◆ **Texte à lire**:
----

Fabernovel, expert du conseil en transformation numérique et de la création de produits et de services numériques et Atka, expert en blockchain et cryptomonnaies, publient la nouvelle étude “Futur de la monnaie” sur les cas d’usages de cryptomonnaies locales en réponse à la crise.

« Contrairement à la crise financière de 2008, la crise économique que nous vivons touche l’économie réelle faisant peser des risques particulièrement lourds sur nos petits commerces - elle met en évidence les limites fondamentales de notre système monolithique basé sur les monnaies fiduciaires. Nous voyons dans les monnaies locales portées par les technologies de cryptomonnaies une alternative pour pallier de manière locale les manquements de ce système et recréer de la valeur dans des écosystèmes locaux », annonce Abderrahmane Chaoui, Analyste chez Fabernovel et co-auteur de l’étude.

----

◆ **Données présentées**:

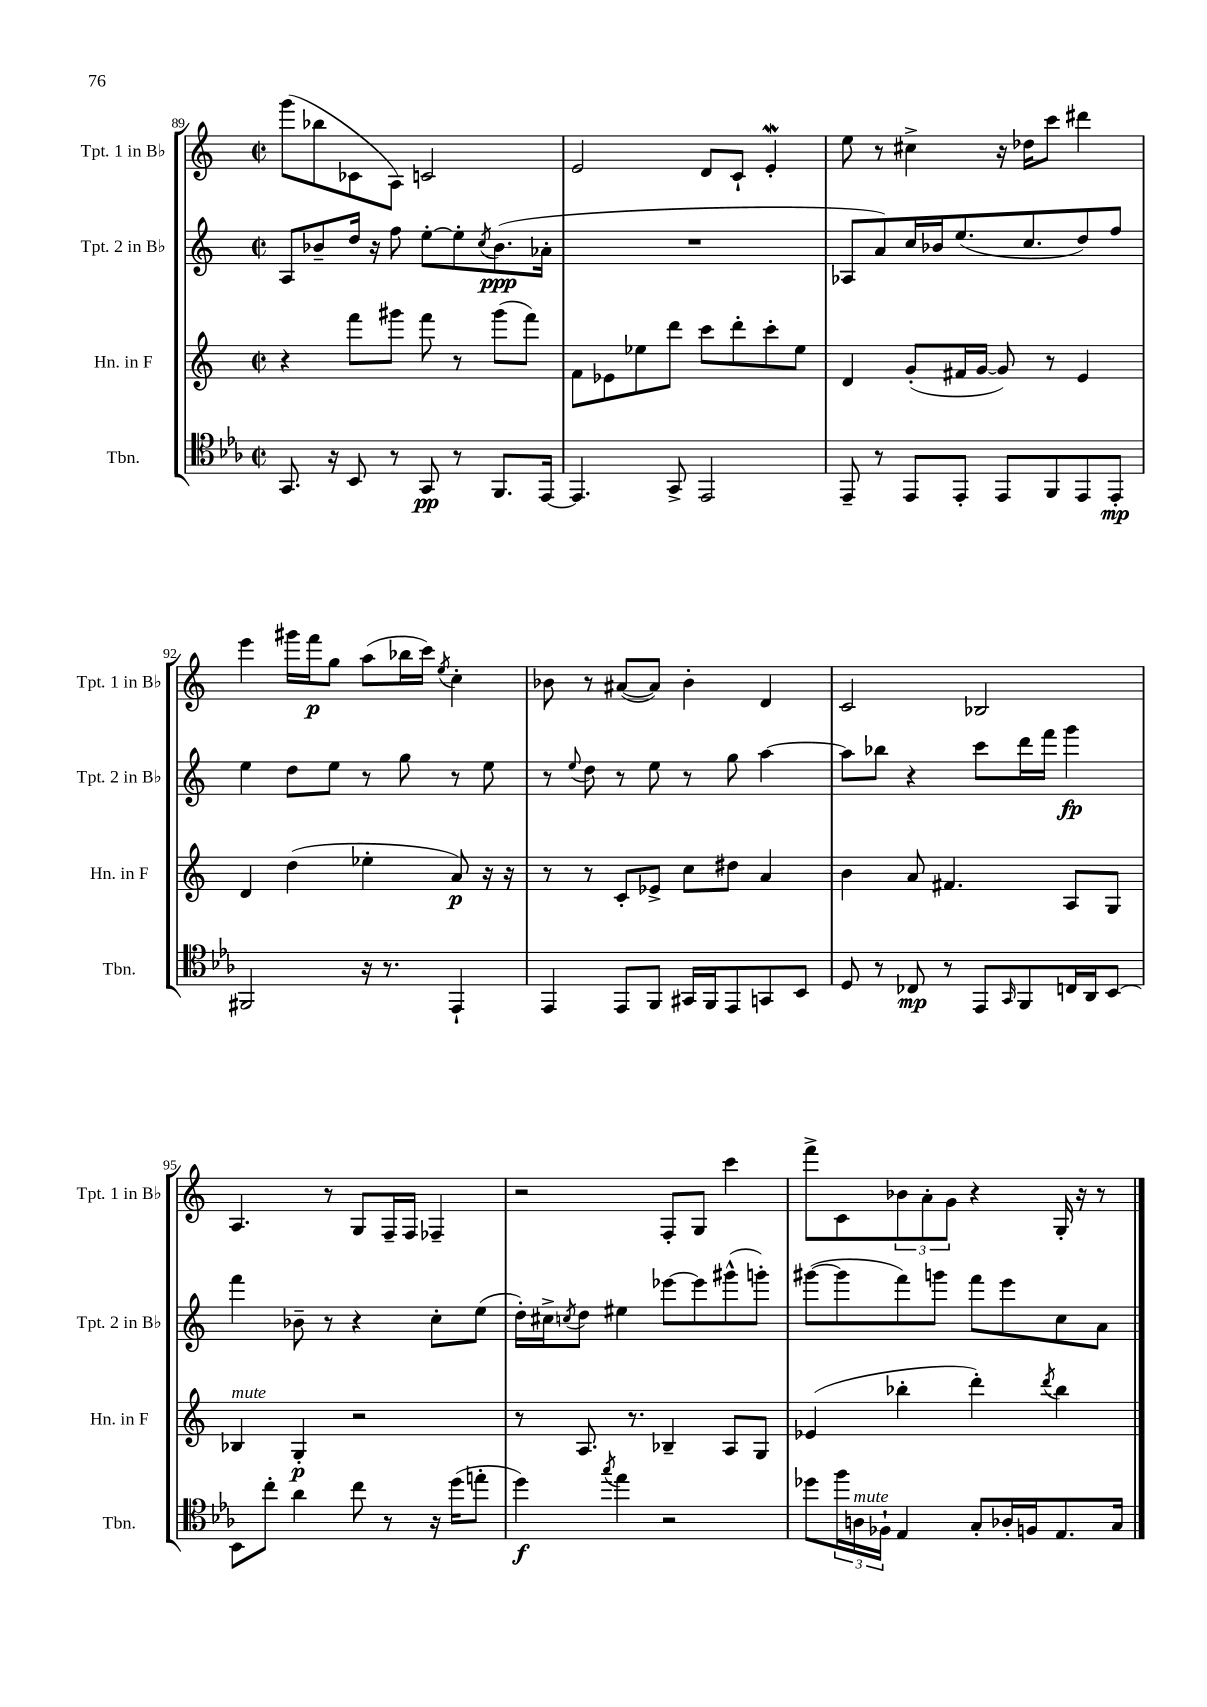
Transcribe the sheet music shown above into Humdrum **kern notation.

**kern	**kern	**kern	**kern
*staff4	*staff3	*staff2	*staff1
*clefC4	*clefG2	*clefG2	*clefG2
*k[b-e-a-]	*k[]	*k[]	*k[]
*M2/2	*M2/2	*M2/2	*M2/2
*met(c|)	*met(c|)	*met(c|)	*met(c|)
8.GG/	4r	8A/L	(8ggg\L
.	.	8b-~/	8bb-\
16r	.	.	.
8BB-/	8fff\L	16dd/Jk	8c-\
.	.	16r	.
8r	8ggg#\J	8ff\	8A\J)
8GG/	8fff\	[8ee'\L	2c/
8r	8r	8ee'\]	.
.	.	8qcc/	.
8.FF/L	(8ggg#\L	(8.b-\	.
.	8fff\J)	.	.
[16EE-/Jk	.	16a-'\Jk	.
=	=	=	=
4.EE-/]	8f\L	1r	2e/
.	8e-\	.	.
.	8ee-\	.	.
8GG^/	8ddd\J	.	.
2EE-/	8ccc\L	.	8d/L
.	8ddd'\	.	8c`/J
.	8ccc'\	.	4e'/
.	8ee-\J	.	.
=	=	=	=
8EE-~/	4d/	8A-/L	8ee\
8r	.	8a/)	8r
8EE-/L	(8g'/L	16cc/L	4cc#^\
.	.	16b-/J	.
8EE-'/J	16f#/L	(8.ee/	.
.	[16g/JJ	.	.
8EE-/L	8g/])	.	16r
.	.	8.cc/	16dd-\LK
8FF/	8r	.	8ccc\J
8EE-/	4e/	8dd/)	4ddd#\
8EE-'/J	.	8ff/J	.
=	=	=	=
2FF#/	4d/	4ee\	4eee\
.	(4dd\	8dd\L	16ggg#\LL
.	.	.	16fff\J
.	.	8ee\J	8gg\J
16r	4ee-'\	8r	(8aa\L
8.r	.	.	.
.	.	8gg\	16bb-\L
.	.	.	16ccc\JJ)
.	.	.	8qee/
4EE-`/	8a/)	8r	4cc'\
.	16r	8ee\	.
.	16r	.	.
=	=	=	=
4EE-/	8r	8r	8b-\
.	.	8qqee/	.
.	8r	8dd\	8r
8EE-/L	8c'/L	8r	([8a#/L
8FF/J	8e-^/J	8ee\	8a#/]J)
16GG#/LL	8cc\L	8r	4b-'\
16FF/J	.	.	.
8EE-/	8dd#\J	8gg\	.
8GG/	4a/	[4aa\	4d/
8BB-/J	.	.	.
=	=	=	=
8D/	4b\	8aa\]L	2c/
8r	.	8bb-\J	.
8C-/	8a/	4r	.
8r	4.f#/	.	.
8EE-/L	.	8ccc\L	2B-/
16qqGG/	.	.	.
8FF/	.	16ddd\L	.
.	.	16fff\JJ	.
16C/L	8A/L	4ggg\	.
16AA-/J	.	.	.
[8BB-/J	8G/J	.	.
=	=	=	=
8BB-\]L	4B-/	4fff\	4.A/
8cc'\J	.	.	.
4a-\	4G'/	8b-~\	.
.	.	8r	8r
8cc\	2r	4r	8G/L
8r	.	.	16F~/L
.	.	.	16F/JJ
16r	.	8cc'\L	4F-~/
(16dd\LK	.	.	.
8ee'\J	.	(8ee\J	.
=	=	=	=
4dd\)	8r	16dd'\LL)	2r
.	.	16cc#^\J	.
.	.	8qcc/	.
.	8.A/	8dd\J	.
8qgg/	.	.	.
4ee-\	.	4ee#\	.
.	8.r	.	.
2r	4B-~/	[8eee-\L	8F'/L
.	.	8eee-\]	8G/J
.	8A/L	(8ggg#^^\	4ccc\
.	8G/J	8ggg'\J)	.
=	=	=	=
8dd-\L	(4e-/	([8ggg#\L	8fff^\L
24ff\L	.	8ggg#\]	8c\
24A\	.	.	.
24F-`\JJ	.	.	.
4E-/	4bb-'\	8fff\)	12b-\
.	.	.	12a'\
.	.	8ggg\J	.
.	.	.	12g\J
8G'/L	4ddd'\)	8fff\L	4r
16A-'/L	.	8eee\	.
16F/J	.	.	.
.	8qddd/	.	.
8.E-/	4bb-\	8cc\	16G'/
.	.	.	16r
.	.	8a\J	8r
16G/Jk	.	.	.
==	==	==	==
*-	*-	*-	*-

----

◆ **Série d'exercices**:
**1)** D'après le texte sur l'étude « Futur de la monnaie », quel poste Abderrahmane Chaoui occupe-t-il chez Fabernovel ?
**2)** Résumez en deux phrases le texte sur l'étude « Futur de la monnaie ».
**3)** Prolongez le texte sur l'étude « Futur de la monnaie » à partir de sa dernière phrase.
Les données proviennent d'une autre source que le texte.

◆ **Réponses par exercice**:
**1)** Il est analyste chez Fabernovel.

**2)** Fabernovel et Atka publient l'étude « Futur de la monnaie », consacrée aux cas d'usage de cryptomonnaies locales en réponse à la crise. Selon Abderrahmane Chaoui, cette crise touche l'économie réelle et menace les petits commerces, et les monnaies locales portées par les technologies de cryptomonnaies offrent une alternative pour recréer de la valeur dans des écosystèmes locaux.

**3)**
Vers la fin de la monnaie fiduciaire ?

Les outils de relance économique utilisés par les institutions financières font planer aujourd’hui trois principaux risques sur la population. Un premier risque d’exclusion des populations qui n’ont pas accès aux aides financières : aux Etats-Unis, ce sont le 11 septembre dernier encore 9 millions d’Américains à faible revenu qui n'avaient pas reçu leurs aides (relief check). Le second est le risque d’évaporation des aides, appelé helicopter money, pour rembourser des dettes ou pour épargner : jusqu’à 70% du volume d’aide exceptionnel de la FED aura été détourné de son intention première selon les calculs de The Economist, autant d’argent qui aura été imprimé, distribué, qui devra être remboursé et présage des soucis d’inflation à venir. L’inflation est effectivement, sur le long terme, le troisième risque sur les produits de première nécessité.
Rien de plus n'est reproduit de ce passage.